Work to complete - Count every line that includes the string "vehicles" in the entries that follow. Nothing besides the number is needed.

+ + + + + + +

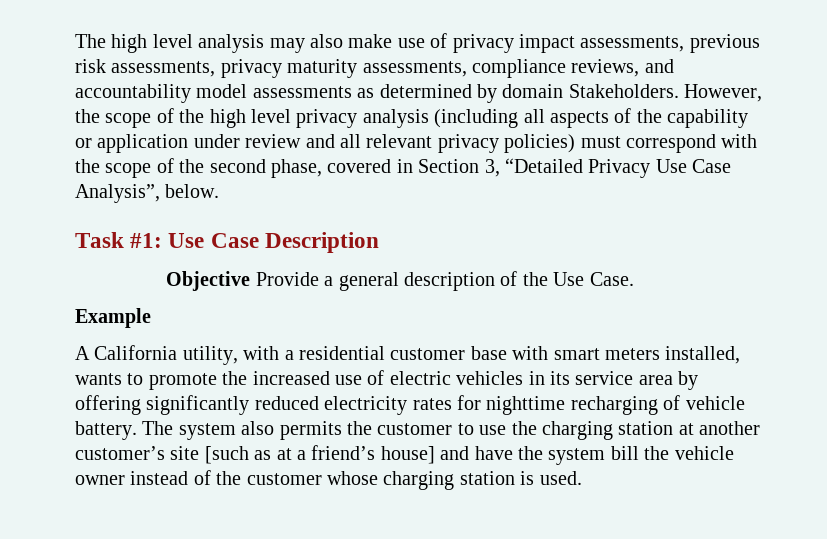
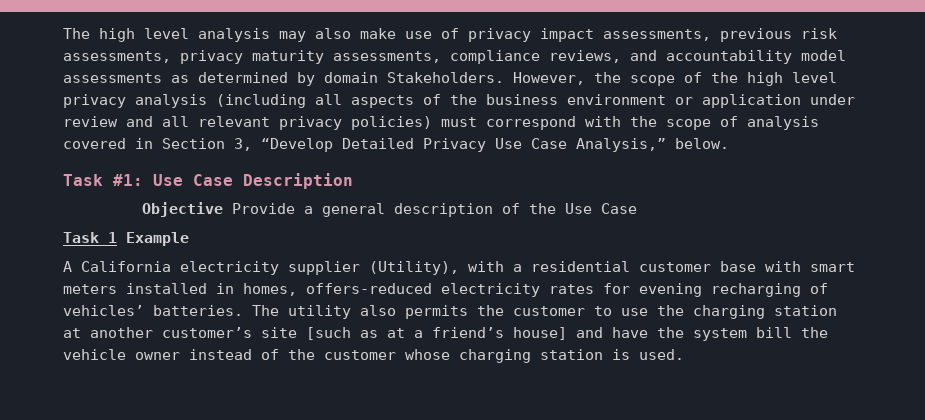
[667,109,749,128] capability -> [486,94,666,105] business environment
[179,159,322,178] the second phase, -> [747,116,819,130] analysis
[504,158,583,173] “Detailed -> [261,138,414,152] “Develop Detailed
[75,184,160,203] Analysis”, -> [576,138,666,152] Analysis,”
[589,272,634,286] Case. // -> [601,203,638,214] [63,232,117,243] Case // Task 1
[182,346,238,365] utility, -> [180,261,459,275] electricity supplier (Utility),
[665,346,741,364] [75,370,699,390] [75,395,319,415] installed, wants to promote the increased use of electric vehicles in its service area by offering significantly reduced -> [126,283,432,296] installed in homes, offers-reduced
[486,396,566,415] nighttime -> [639,283,702,297] evening
[685,396,745,410] [75,421,236,440] vehicle battery. The system -> [63,305,351,319] vehicles’ batteries. The utility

+ + + + + + +

Worked solution - 2